User templates may also be stored in the memory of the smart card, thereby removing all limits to the number of system users (finger-only identification is not possible with this technology), or a central server PC can act as the template host. For systems where a central server is employed, known as "server-based verification", readers first read the bio-metric data of the user and then forward it to the main computer for processing. Server-based systems support a large number of users but are dependent on the reliability of the central server, as well as communication lines.
A reader radiates a 1" to 20" electrical field around itself. Cards use a simple LC circuit. When a card is presented to the reader, the reader's electrical field excites a coil in the card. The coil charges a capacitor and in turn powers an integrated circuit. The integrated circuit outputs the card number to the coil, which transmits it to the reader.
A common proximity format is 26-bit Wiegand. This format uses a facility code, sometimes also called a site code. The facility code is a unique number common to all of the cards in a particular set. The idea is that an organization will have their own facility code and a set of numbered cards incrementing from 1. Another organization has a different facility code and their card set also increments from 1.
Thus different organizations can have card sets with the same card numbers but since the facility codes differ, the cards only work at one organization. This idea worked early in the technology, but as there is no governing body controlling card numbers, different manufacturers can supply cards with identical facility codes and identical card numbers to different organizations. Thus there may be duplicate cards that allow access to multiple facilities in one area. To counteract this problem some manufacturers have created formats beyond 26-bit Wiegand that they control and issue to organizations.

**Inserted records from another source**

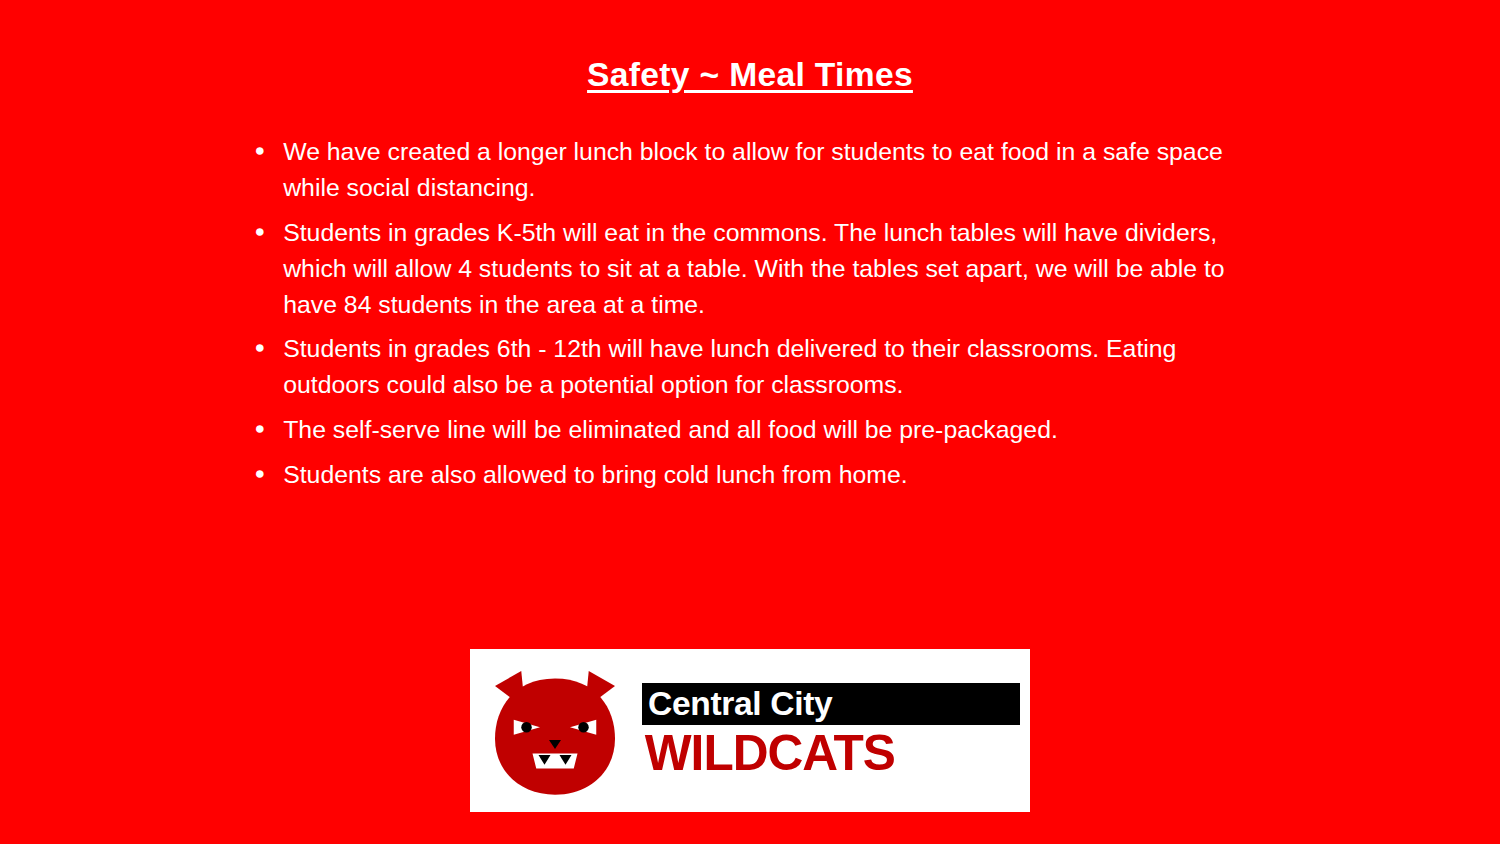Safety ~ Meal Times
We have created a longer lunch block to allow for students to eat food in a safe space while social distancing.
Students in grades K-5th will eat in the commons. The lunch tables will have dividers, which will allow 4 students to sit at a table. With the tables set apart, we will be able to have 84 students in the area at a time.
Students in grades 6th - 12th will have lunch delivered to their classrooms. Eating outdoors could also be a potential option for classrooms.
The self-serve line will be eliminated and all food will be pre-packaged.
Students are also allowed to bring cold lunch from home.
Central City WILDCATS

In the 26-bit Wiegand format, bit 1 is an even parity bit. Bits 2–9 are a facility code. Bits 10–25 are the card number. Bit 26 is an odd parity bit. 1/8/16/1. Other formats have a similar structure of a leading facility code followed by the card number and including parity bits for error checking, such as the 1/12/12/1 format used by some American access control companies.

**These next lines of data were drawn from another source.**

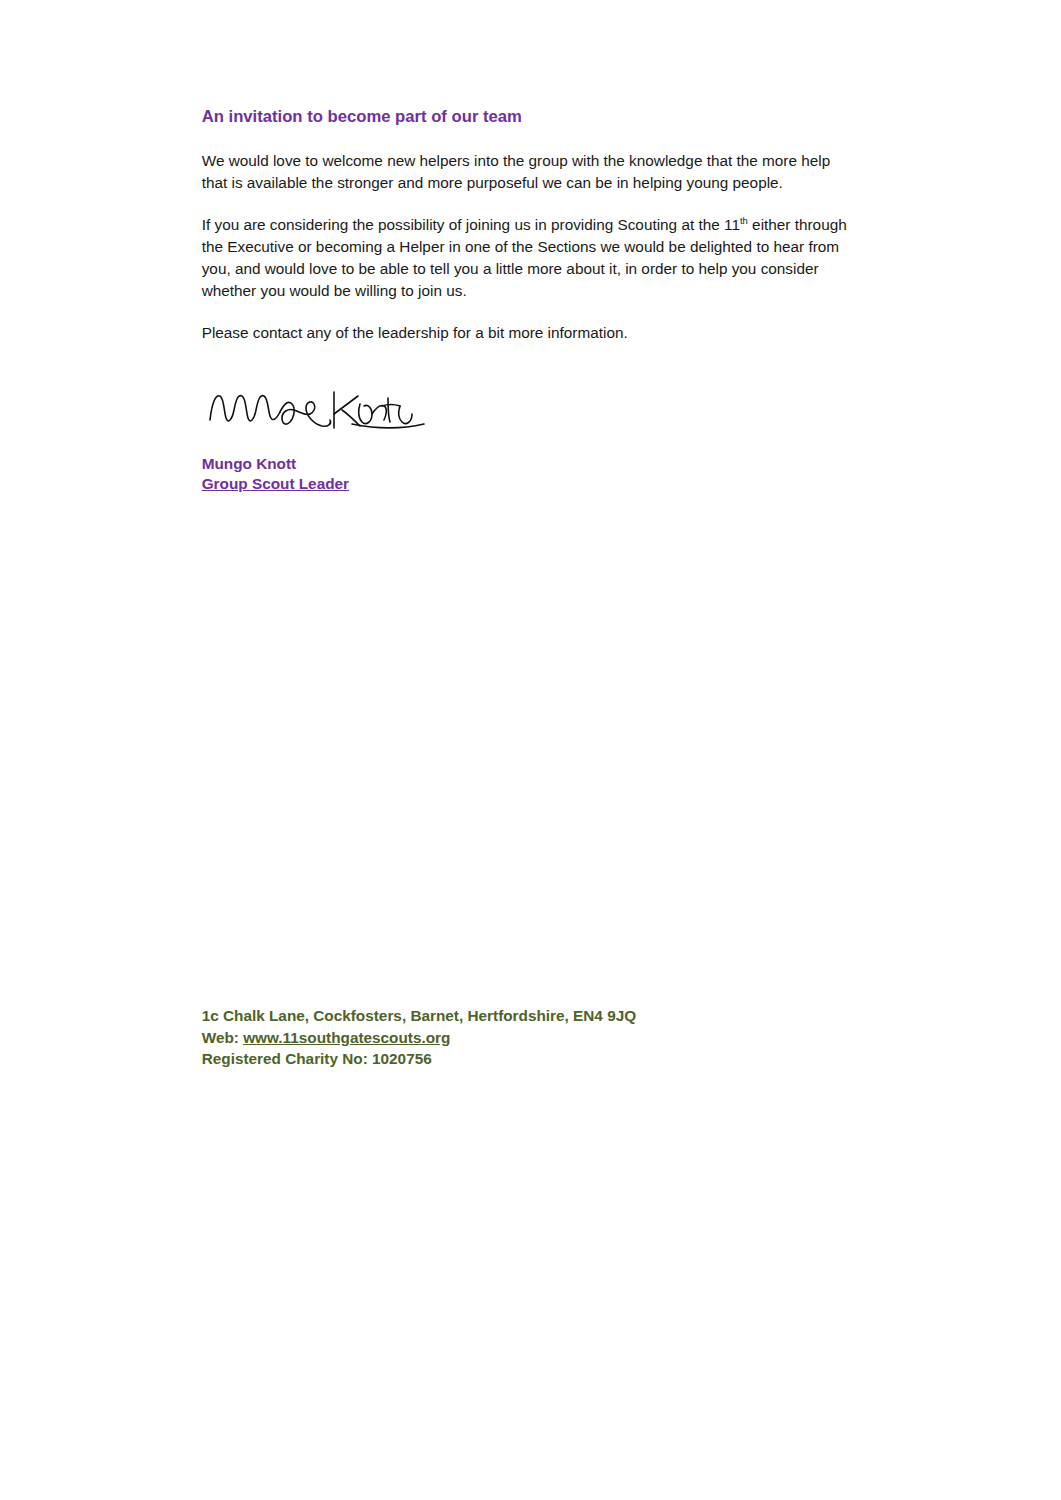An invitation to become part of our team
We would love to welcome new helpers into the group with the knowledge that the more help that is available the stronger and more purposeful we can be in helping young people.
If you are considering the possibility of joining us in providing Scouting at the 11th either through the Executive or becoming a Helper in one of the Sections we would be delighted to hear from you, and would love to be able to tell you a little more about it, in order to help you consider whether you would be willing to join us.
Please contact any of the leadership for a bit more information.
Mungo Knott Group Scout Leader
1c Chalk Lane, Cockfosters, Barnet, Hertfordshire, EN4 9JQ Web: www.11southgatescouts.org Registered Charity No: 1020756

- 1/8/16/1 gives as facility code limit of 255 and 65535 card number
- 1/12/12/1 gives a facility code limit of 4095 and 4095 card number.
- Wiegand was also stretched to 34 bits, 56 bits and many others.
There are two types of smart cards: contact and contact less. Both have an embedded microprocessor and memory. The smart card differs from the proximity card in that the microchip in the proximity card has only one function: to provide the reader with the card's identification number. The processor on the smart card has an embedded operating system and can handle multiple applications such as a cash card, a pre-paid membership card, or an access control card.
The difference between the two types of smart cards is the manner with which the microprocessor on the card communicates with the outside world.
A contact smart card has eight contact points, which must physically touch the contacts on the reader to convey information between them.
Since contact cards must be inserted into readers carefully in the proper orientation, the speed and convenience of such a transaction is not acceptable for most access control applications. The use of contact smart cards as physical access control is limited mostly to parking applications when payment data is stored in card memory, and when the speed of transactions is not as important.
A contactless smart card uses the same radio-based technology as the proximity card, with the exception of the frequency band used: it uses a higher frequency (13.56 MHz instead of 125 kHz), which allows the transfer of more data, and communication with several cards at the same time. A contactless card does not have to touch the reader or even be taken out of a wallet or purse.
Most access control systems only read serial numbers of contactless smart cards and do not utilize the available memory.
Card memory may be used for storing biometric data (i.e. fingerprint template) of a user.
In such case a biometric reader first reads the template on the card and then compares it to the finger (hand, eye, etc.) presented by the user. In this way biometric data of users does not have to be distributed and stored in the memory of controllers or readers, which simplifies the system and reduces memory requirements.